第125期 #8

恋愛って

「恋と愛って書くのはなんでなの? 」
って聞いたのは、コンビニでバイトしてたときにつきあってた女子大生のよりみちゃんでした。僕はそのころ四六時中彼女の学生マンションに入り浸っていた。
「恋は始まり続ける、愛は終わり続ける」
彼女は、赤く荒れ気味の手でショーツをつまみ上げながら続けた。
「恋は分かるの、恋は。でも愛ってなに。
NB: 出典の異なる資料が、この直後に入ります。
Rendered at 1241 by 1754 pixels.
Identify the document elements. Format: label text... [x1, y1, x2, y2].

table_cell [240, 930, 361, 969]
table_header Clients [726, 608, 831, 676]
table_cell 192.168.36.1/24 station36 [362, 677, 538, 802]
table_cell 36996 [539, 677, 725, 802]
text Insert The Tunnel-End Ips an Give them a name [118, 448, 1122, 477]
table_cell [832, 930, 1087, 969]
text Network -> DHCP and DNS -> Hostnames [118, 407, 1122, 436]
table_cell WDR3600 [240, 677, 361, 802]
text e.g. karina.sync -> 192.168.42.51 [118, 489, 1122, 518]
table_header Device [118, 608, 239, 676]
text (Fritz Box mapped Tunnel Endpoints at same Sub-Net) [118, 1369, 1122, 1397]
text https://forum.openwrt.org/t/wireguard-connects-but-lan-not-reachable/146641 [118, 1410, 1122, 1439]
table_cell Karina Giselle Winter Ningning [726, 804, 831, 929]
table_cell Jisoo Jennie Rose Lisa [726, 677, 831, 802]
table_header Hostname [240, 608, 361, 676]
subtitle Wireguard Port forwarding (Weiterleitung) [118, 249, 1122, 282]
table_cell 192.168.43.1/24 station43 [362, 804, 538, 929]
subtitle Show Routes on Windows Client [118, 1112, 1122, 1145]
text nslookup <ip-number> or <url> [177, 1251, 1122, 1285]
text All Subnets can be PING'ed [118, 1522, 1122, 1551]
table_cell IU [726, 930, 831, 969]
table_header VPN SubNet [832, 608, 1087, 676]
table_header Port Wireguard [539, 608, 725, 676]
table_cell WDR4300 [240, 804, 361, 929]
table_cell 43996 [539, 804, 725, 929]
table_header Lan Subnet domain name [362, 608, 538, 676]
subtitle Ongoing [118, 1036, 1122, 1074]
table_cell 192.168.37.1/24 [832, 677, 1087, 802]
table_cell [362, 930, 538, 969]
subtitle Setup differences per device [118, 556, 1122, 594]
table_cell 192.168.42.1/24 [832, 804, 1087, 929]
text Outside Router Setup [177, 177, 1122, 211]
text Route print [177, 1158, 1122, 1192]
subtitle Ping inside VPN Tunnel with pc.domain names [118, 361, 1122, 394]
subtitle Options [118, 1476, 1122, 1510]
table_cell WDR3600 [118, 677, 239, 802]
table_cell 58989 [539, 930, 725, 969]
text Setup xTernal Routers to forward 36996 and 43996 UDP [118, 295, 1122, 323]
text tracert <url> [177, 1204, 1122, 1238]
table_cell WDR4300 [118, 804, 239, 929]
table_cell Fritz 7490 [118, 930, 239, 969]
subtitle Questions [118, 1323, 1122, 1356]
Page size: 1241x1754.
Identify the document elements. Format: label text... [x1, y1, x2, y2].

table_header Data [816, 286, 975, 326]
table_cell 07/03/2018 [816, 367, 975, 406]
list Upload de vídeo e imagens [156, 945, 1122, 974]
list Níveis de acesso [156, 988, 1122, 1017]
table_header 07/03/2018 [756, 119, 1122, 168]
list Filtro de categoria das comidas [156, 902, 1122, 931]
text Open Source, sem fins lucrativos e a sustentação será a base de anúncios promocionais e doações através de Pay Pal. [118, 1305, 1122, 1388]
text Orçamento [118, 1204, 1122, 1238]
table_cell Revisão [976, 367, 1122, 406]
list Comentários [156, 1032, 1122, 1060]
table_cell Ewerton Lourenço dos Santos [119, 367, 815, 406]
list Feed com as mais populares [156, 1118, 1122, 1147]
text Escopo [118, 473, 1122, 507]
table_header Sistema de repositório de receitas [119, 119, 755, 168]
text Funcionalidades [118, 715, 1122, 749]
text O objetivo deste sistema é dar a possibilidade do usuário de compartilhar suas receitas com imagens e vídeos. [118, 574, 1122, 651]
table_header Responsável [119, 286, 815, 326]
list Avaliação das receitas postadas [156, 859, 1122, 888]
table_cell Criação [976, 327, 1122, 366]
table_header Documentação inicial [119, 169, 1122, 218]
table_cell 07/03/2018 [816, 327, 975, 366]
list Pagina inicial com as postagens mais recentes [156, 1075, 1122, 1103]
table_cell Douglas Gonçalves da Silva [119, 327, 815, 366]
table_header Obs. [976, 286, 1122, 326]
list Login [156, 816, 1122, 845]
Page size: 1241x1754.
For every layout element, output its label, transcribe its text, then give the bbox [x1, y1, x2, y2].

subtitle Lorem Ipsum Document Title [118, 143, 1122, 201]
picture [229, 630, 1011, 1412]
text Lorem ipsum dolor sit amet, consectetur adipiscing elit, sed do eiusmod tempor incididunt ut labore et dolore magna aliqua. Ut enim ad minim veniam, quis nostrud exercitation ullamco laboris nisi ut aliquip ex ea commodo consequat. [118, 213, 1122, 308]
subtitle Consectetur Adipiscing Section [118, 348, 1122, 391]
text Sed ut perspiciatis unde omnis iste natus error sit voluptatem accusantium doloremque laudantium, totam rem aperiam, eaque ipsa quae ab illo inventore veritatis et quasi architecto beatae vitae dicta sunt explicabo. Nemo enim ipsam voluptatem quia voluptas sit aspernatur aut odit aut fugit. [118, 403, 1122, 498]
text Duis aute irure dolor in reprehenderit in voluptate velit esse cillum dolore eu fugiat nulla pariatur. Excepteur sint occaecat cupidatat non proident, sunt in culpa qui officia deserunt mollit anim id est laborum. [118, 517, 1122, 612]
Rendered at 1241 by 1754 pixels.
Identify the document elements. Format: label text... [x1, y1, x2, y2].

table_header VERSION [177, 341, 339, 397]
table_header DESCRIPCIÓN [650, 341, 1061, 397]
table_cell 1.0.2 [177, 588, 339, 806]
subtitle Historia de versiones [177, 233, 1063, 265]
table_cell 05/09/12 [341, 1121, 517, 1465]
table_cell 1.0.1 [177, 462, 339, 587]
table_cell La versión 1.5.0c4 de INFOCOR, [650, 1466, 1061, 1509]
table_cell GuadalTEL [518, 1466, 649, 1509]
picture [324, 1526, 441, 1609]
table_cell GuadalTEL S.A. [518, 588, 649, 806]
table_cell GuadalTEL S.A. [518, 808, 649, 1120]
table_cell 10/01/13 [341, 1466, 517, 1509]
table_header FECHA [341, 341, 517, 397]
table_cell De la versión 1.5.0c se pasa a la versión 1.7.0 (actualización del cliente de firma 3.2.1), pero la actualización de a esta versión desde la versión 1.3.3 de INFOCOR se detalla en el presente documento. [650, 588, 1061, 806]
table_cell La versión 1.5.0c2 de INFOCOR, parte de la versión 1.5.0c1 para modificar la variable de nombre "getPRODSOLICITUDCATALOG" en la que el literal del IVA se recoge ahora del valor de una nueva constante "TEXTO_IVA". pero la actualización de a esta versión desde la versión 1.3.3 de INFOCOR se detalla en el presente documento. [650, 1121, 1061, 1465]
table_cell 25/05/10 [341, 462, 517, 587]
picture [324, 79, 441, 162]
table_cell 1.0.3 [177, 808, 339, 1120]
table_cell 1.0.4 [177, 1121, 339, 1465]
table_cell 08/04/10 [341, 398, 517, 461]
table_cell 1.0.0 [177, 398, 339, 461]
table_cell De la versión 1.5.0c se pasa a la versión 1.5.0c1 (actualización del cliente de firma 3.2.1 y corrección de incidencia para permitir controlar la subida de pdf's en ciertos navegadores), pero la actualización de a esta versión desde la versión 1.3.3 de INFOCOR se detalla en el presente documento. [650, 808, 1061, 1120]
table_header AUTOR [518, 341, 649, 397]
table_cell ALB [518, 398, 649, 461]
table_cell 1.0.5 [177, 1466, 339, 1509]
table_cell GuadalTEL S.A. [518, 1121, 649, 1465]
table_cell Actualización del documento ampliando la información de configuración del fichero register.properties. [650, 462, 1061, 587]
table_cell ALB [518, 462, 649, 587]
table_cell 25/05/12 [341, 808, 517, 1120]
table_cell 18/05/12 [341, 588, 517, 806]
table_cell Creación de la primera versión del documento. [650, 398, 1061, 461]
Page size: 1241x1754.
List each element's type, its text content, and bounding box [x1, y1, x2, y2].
だって恋が終わったらもう何も残らないよね」
突然もう何年も吸っていないたばこが吸いたくなった。
天井を見つめながら、猛烈にたばこが吸いたくなってきたので大きく息を吸った。
吐いた。
「だから、恋は出会いのメタファーで全ての衝突のポジティブな面を象徴しているんだ。ネガティブな面は殺し合い。愛は全ての存在のメタファーで言うなればそれは慣性のポジティブな面を示している。ネガティブな面を象徴するのが悪魔だ。明も暗も本質的には同じだけど恋と愛は本質的に違う物だ」
あらかじめ言っておくと、次に彼女が言ったのが予想外の言葉でした。
だって彼女は僕の事を読めない難しい文字でできた怪物だと思っていたからです。そのことは今になるとなおさら、とてもはっきりと思い知らされる。
「つまり……母親があたしにとって悪魔みたいだったのも愛だったって事? 」
よりみちゃんはあまり幸せな人ではありませんでした。
懺悔するならば、そのころ僕もそのことに引き寄せられた人間の一人でした。
「そう考えることが何かの解決になるのならば、そう考えるのは悪いことじゃないのかもしれない。でもそれで何かが解決できたからって、それが何もかも解決できる訳じゃないって忘れないで欲しい 」
「つまりね」
と、よりみちゃん。
「結局、あたしは母親に愛されなかったから、愛が分からないんだと思ってたんだ、今」
例えば部屋の扇風機がくるくる回っていたのが目に焼き付いていて、夏のころの記憶だったような気がするんだけどそれが扇風機じゃなくてストーブの上のやかんの蒸気を逃がすための換気扇のファンだった気もするので、季節が思い出せない。だからよりみちゃんの言う今がいつなのか、分からない。
「……それが分かった」
「分かったんだ? 」
「分かったらもう、そうは思わなくなってる……」
僕が大きく息を吸うと。
シガレットケースに赤い指を差し込み、何度断っても全然懲りない彼女がまた言った。
「いる? 」
そんなところが好きだった彼女とは、冬につきあい始めて次の冬に別れた。